Even if it means running a couple minutes late to class, which Baker admits to doing often, Assistant Director of University Studies Program Debbie Gray Patton said Baker always makes time to talk with people she passes on campus.
“I always enjoy working with her and running into her on campus because I know she’ll always be interesting and make time to say hello and talk, which I appreciate,” Patton said.
Motherhood has also influenced Baker’s development of new course material, such as examining, writing and illustrating children’s picture books.
“She is extraordinarily creative,” Dean of Honors College Laurence Carlin said. “I know the students love the things she plans for them.”
Klemp said Baker’s own creativity allows her students to feel free to experiment with their own writing.
“She’s got a personality that’s open to the creative and the experimental and gives people the chance to take chances,” Klemp said. “A lot of people think they should play it safe, but with LJ, creative writing means creative.”
Bojang said beyond making her more comfortable with writing, Baker helped her feel relaxed with professors.
“She made writing somewhat enjoyable for me even though it was something that I’ve always dreaded,” Bojang said. “I could even talk to her about anything that went on in my life and there is no other professor that I could do that with.”
Brown said students feel comfortable being open with Baker because she’s open with them in return, clueing them in to her writing process and what obstacles she faces.
“Her being so open about her experiences allows me to learn things that I don’t from other professors that are tight-lipped about what academic life is like,” Brown said.
English professor Robert Feldman said Baker’s warm personality fills a classroom, making it a safe and intimate environment for all.
“We both love being in the classroom, interacting with our students,” Feldman said. “LJ and I enjoy the intimacy and the rapport we have with our students.”
Klemp said Baker goes beyond the expectations the English department has for teachers keeping their work focused on the students.
“We have a department that values teaching, and she still manages to stand out,” Klemp added. “She’s one of the very best we have in terms of enthusiasm, creativity, smarts and being student-centered.”
Patton added that part of Baker’s time spent outside of the classroom heavily involves student welfare.
“I had a student tell me that he would not have still been a student if it had not been for her, so I think that caring side of her really comes across in all she does,” Patton said.
Carlin said Baker’s influence extends beyond time spent at UWO as well.
“I run into students who graduated years ago and they still mention LJ as having made a huge difference in their lives,” Carlin said. “She is the type of instructor who has a life-long impact on so many who take her classes.”
Part of that influence, Brown said, is that Baker makes her students feel special.
“She’s helping students to see that they have a story and see the worth in their story, that their life is relatable and important, even though students may be only eighteen,” Brown said.
Baker is not only teaching her students, though.
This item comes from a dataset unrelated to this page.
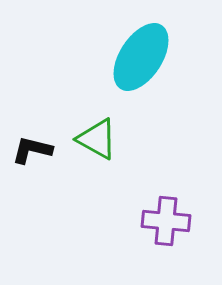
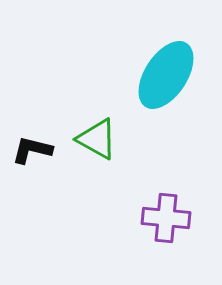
cyan ellipse: moved 25 px right, 18 px down
purple cross: moved 3 px up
Klemp said she’s shown many of her colleagues how to loosen up.
“LJ is the only person in the world who has permission to call me what she loves to call me, which is ‘Grumpy Old Man,’” Klemp said. “No one else dares to call me that, but she does and I love it.”
Feldman said everything Baker does, from how she mothers her five children, to how she teaches, to how she writes, “radiates sunshine.”
Putting all of these qualities together, Klemp said, “makes it an honor to be her colleague.”